- _STATED EXERCISE 1_: Name every person mentioned in the footnotes on bank runs.
- _STATED EXERCISE 2_: According to the footnotes on bank runs, in which direction did deposits move during the flight to quality in Paraguay?
- _STATED EXERCISE 3_: Resume the footnotes on bank runs, picking up right after their final sentence.

- _TEXT EXCERPT_:
A first version of the paper was completed in the summer of 1996. Ernesto Feldman died on December 12, 1996. He contributed extensively to the preparation of the paper, which reflects many of his views and ideas. Blejer and Feltenstein wish to dedicate this paper to his memory. Andrew Feltenstein is a Professor at Virginia Polytechnic Institute, and worked on this paper while visiting the Monetary and Exchange Affairs Department.

2

This is the most usual kind of flight to quality. There is another, not less important flight to quality that happens when depositors, faced with increasing uncertainty, shift deposits from one bank category to another that is perceived as enjoying an implicit (or explicit) guarantee. “Flight to quality” in this sense took place in Brazil, from private to federal banks after the Real Plan was adopted, and in Paraguay, from domestic to foreign-owned banks.

3

Calomiris and Gorton (1991, p. 112). In what follows, “banking panics” and “deposit runs” will be used as interchangeable concepts.

4

Despite the fact that a run may proceed for several weeks with varying intensity.

5

The magnitude of the run can consequently be assessed by comparing deposit withdrawals to total deposits or to base money.

- _RECORDS SUPPLIED_:
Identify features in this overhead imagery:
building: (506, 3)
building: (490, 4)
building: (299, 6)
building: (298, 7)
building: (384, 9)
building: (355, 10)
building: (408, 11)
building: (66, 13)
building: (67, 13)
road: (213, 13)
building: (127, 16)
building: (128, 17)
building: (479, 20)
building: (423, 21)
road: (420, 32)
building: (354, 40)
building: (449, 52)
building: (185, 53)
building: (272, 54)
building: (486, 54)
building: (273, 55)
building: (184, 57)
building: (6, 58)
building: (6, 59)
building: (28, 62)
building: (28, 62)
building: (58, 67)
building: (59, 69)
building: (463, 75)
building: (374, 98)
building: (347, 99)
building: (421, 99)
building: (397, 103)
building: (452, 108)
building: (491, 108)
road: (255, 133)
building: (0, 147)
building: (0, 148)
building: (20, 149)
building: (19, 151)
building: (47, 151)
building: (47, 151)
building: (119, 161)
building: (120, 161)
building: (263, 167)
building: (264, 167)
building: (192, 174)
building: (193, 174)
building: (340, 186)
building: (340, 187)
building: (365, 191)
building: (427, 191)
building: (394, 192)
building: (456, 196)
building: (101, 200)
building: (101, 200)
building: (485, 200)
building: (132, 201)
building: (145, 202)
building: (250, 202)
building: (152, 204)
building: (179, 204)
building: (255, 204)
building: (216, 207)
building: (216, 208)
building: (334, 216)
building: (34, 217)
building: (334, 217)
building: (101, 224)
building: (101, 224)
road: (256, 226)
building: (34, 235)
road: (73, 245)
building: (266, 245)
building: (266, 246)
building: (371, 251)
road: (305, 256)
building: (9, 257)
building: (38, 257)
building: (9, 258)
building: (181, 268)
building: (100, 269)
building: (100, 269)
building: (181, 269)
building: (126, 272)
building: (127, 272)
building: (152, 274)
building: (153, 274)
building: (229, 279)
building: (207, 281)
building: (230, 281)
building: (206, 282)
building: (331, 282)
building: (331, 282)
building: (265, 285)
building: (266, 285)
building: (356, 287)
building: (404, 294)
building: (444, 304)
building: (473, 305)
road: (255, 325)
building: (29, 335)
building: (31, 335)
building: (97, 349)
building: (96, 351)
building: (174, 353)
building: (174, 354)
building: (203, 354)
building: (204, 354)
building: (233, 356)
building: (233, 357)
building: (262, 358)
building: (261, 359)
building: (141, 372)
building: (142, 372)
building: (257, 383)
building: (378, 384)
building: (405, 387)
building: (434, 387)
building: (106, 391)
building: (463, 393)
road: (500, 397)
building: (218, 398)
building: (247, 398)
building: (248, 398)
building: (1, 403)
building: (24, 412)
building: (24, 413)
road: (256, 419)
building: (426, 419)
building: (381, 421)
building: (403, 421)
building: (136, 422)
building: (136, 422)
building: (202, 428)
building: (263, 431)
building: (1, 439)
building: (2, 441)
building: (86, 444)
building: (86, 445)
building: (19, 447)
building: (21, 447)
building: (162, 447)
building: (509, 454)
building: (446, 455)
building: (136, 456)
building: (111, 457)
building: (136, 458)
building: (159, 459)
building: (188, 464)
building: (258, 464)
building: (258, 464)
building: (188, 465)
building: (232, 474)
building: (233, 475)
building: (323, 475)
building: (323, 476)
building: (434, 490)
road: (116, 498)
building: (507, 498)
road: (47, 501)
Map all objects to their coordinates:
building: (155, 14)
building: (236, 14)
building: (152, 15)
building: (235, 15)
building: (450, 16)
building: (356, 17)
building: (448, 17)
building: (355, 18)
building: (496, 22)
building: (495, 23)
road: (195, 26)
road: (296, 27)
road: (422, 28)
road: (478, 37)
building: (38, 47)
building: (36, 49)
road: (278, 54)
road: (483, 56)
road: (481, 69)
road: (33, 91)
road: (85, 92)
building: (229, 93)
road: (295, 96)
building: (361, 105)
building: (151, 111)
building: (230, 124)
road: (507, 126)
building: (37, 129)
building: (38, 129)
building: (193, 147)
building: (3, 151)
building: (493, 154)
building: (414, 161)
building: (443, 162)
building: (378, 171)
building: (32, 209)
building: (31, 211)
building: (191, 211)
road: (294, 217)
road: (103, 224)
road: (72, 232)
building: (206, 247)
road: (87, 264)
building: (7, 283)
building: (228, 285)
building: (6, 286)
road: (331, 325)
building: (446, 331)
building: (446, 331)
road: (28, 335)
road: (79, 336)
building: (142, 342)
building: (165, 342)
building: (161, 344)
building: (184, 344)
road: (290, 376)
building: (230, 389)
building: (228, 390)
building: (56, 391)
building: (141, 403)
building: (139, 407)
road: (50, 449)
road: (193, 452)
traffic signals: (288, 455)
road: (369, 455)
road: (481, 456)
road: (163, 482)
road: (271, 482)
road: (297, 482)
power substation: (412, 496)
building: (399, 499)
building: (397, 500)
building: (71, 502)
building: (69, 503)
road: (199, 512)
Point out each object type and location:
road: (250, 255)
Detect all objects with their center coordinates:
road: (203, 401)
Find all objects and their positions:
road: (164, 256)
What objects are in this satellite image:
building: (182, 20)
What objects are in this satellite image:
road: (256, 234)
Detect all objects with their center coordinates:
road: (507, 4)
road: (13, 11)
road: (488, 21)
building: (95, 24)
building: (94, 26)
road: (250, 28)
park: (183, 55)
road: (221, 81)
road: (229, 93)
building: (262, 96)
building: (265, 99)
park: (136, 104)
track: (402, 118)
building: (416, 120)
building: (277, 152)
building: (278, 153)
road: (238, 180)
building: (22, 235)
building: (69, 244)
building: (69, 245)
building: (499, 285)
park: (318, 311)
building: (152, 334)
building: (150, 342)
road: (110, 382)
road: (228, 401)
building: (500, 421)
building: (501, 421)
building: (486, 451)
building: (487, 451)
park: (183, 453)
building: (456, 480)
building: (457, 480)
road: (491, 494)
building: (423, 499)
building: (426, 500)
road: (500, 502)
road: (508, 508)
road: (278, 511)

- _ANSWER 1_: Ernesto Feldman, Blejer, Andrew Feltenstein, Calomiris, Gorton

- _ANSWER 2_: From domestic to foreign-owned banks.

- _ANSWER 3_:
6

The first random withdrawal risk model was developed by Diamond and Dybvig (1983). Alonso (1996) has shown that banks can make sure that runs do not occur by designing deposit contracts appropriately. However, he shows that while in some circumstances it is profit-maximizing for the bank to avoid runs, in other conditions occasional runs could be part of optimal bank behavior.

7

During this period a serious banking crisis also affected Mexico; however, Mexico did not suffer significant deposit runs. The absence of deposit runs in Mexico, particularly after the emergence of the serious December 1994 crisis, can be linked to the large and unexpected peso devaluation. Depositors caught by the devaluation had already incurred an enormous capital loss. Consequently, it was useless for them to withdraw funds from the system and, in fact, it paid to remain within the banking system if the expectation (later validated by facts) was that the peso devaluation had overshot and a subsequent appreciation could follow.

8

Interestingly enough, the experience showed a few months later that many of the banks perceived as healthy were actually in deep trouble; consequently, a second wave of runs took place.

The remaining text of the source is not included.